Silêncio constrangedor na sala de visitas da família.
O que se ouviu a seguir foram tapinhas solidários nas costas de
um papai profundamente decepcionado. Uma menina... uma menina, o que diabos
ia fazer com uma menina?
— Qual o nome?
— Pedro
— Mas é menina
— Então não sei...
O nome havia sido escolhido a dedo, tinha que ser forte. Soubera que
um nome muitas vezes determinava o caráter. Pedro era nome de Santo,
e de Santo pescador.
— Que tal Petra?
— É... bonito...
— Um belo nome, parabéns!
O enxovalzinho todo azul, o quarto, o berço. Tudo azul para
receber o menino.
Não entendia o que poderia ter acontecido de errado. A barriga
pontuda e empinada, a pele bonita e sem manchas. Nome escolhido com cuidado,
enxoval, quarto e berço azuis. Até a coleção
de figurinhas de quando era menino guardara para o filho. E essa agora.
Menina...
— Não quer conhecer sua filha?
— Sim...
— Vá lá homem. Sua mulher acabou de parir, deve estar
cheia de dor, precisada de carinho.
Abriu a porta do quarto e fechou-a devagar atrás de si.
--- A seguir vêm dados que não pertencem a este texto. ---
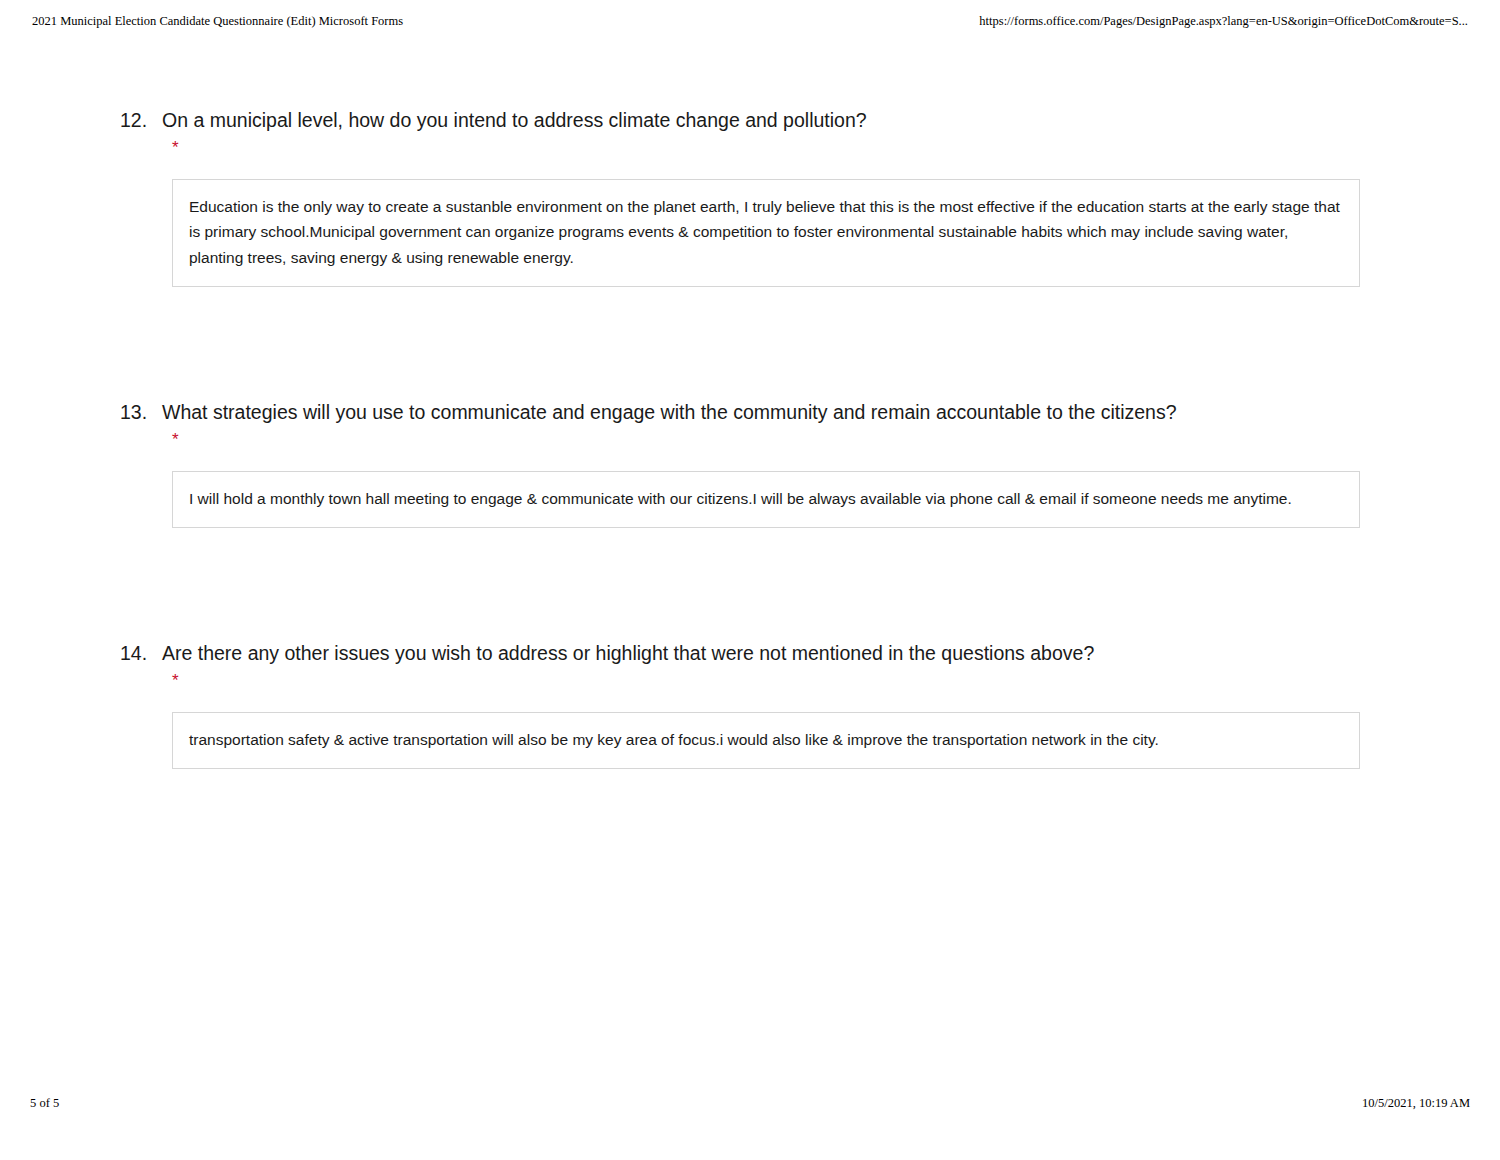2021 Municipal Election Candidate Questionnaire (Edit) Microsoft Forms
https://forms.office.com/Pages/DesignPage.aspx?lang=en-US&origin=OfficeDotCom&route=S...
12.
On a municipal level, how do you intend to address climate change and pollution?
*
Education is the only way to create a sustanble environment on the planet earth, I truly believe that this is the most effective if the education starts at the early stage that is primary school.Municipal government can organize programs events & competition to foster environmental sustainable habits which may include saving water, planting trees, saving energy & using renewable energy.
13.
What strategies will you use to communicate and engage with the community and remain accountable to the citizens?
*
I will hold a monthly town hall meeting to engage & communicate with our citizens.I will be always available via phone call & email if someone needs me anytime.
14.
Are there any other issues you wish to address or highlight that were not mentioned in the questions above?
*
transportation safety & active transportation will also be my key area of focus.i would also like & improve the transportation network in the city.
5 of 5
10/5/2021, 10:19 AM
E assim Petra veio ao mundo, como tantas outras meninas com destino
de macho para cumprir. Recebida em um quarto que não era o dela,
chamada por um nome que embora bonito, não lhe pertencia.
Mas Petra era birrenta, cresceu e virou mulher. E como tantas outras,
tem percorrido seus caminhos debaixo de cacete e sob a aba, por vezes condescendente,
de um autoritarismo machista.
E Petra vive em um mundo azul. Trabalha entre e igual aos azuis e ganha
menos, vejam só.
Mas Petra é mulher e como toda mulher, sabe ser teimosa.
Todos os meses menstrua e se pinta de vermelho.